Why 37signals Doesn't Hire Programmers Based on Brainteasers

[earl]

A trivial piece of code that a candidate should be able to write as quickly as they can type on a computer or write on the board designed to test that (1) they can write basic code and (2) they've written enough code that trivial problems are trivial. Jeff Atwood coined the phrase [1] and gave the classic example:

   Write a program that prints the numbers from 1 to 100. But for multiples 
   of three print "Fizz" instead of the number and for the multiples of five
   print "Buzz". For numbers which are multiples of both three and five print
   "FizzBuzz".

[1] http://www.codinghorror.com/blog/2007/02/why-cant-programmer...

[digitailor]

Can someone tell me a lispier way of doing this than

  (dotimes (n 100)
	   (cond ((= 0 n))
		 ((and (= 0 (mod n 3))(= 0 (mod n 5)))
		  (format t "~a: Fizz Buzz!~%" n))
		 ((= 0 (mod n 3))
		  (format t "~a: Fizz!~%" n))
		 ((= 0 (mod n 5))
		  (format t "~a: Buzz!~%" n))
		 (t (format t "~a~%" n))))

[ericbb]

Surely, the lispiest way is to write an interpreter! Write a function fizzbuzz-eval so that the following is a solution (left as an exercise). ;)

    (fizzbuzz-eval
     100
     '(((3 5) (print "FizzBuzz"))
       ((3)   (print "Fizz"))
       ((5)   (print "Buzz"))
       (()    print-number)))

[digitailor]

Here's a macro. There's some issues :) The biggest one is you have to make sure to put the multiple divisors list first.

The call is

  (fizzbuzz (100 (((3 5) "fizzbuzz")(3 "fizz")(5 "buzz"))))

  (defun make-cond (item)
  (let ((divisors (first item))
	(exclamation (second item)))
    (if (listp divisors)
	(let ((div1 (first divisors))
	      (div2 (second divisors)))
	  `((and (= 0 (mod n ,div1)) (= 0 (mod n ,div2)))
	    (format t "~a: ~a~%" n ,exclamation)))
      `((= 0 (mod n ,divisors)) ;else
	(format t "~a: ~a~%" n ,exclamation)))))
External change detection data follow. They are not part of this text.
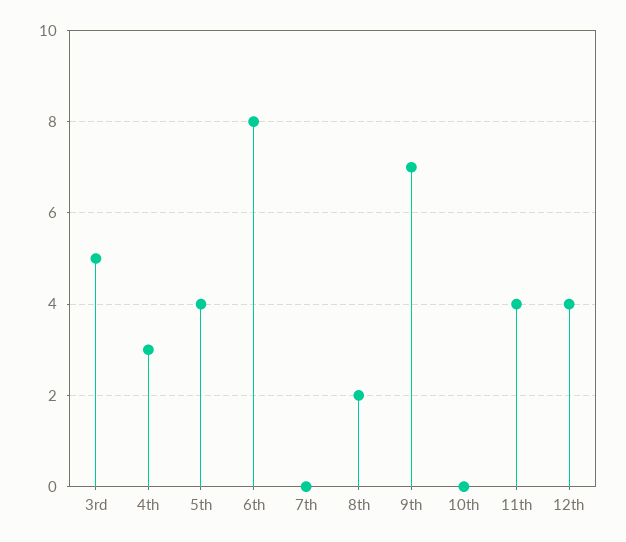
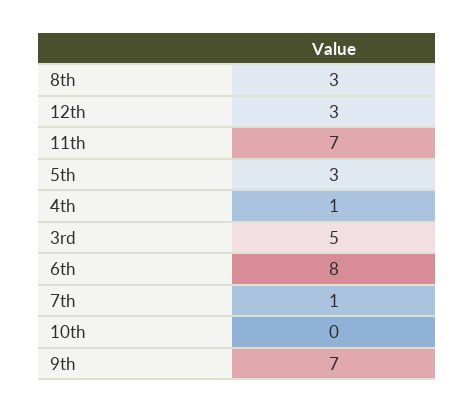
4th: 3 -> 1
5th: 4 -> 3
7th: 0 -> 1
8th: 2 -> 3
11th: 4 -> 7
12th: 4 -> 3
  (defmacro fizzbuzz (params-list)
  (destructuring-bind (num-to req-list) params-list
    (let ((cond-list '(((= 0 n)))))
      (loop for item in req-list do
	    (push (make-cond item) cond-list))
      `(dotimes (n ,num-to)
	 (cond ,@(reverse
		  (push '(t (format t "~a~%" n))
			cond-list)))))))

[ericbb]

Hehe. That's quite a monster. I'll try to be a bit more helpful.

1. Use loop instead of dotimes so you can make the index range over 1-100 instead of 0-99.

2. Factor out the string calculation so you only need one print statement.

3. Maybe use zerop.

4. Don't write ")(". Use a space in between.

Example:

    (loop for n from 1 to 100
          do (format t "~a~%"
                     (cond
                      ((and (zerop (mod n 3))
                            (zerop (mod n 5)))
                       "FizzBuzz")
                      ((zerop (mod n 3)) "Fizz")
                      ((zerop (mod n 5)) "Buzz")
                      (t (format nil "~a" n)))))

[digitailor]

Thanks!

With the macro you can use arbitrary divisors though ;)

Any desire to refactor that beast?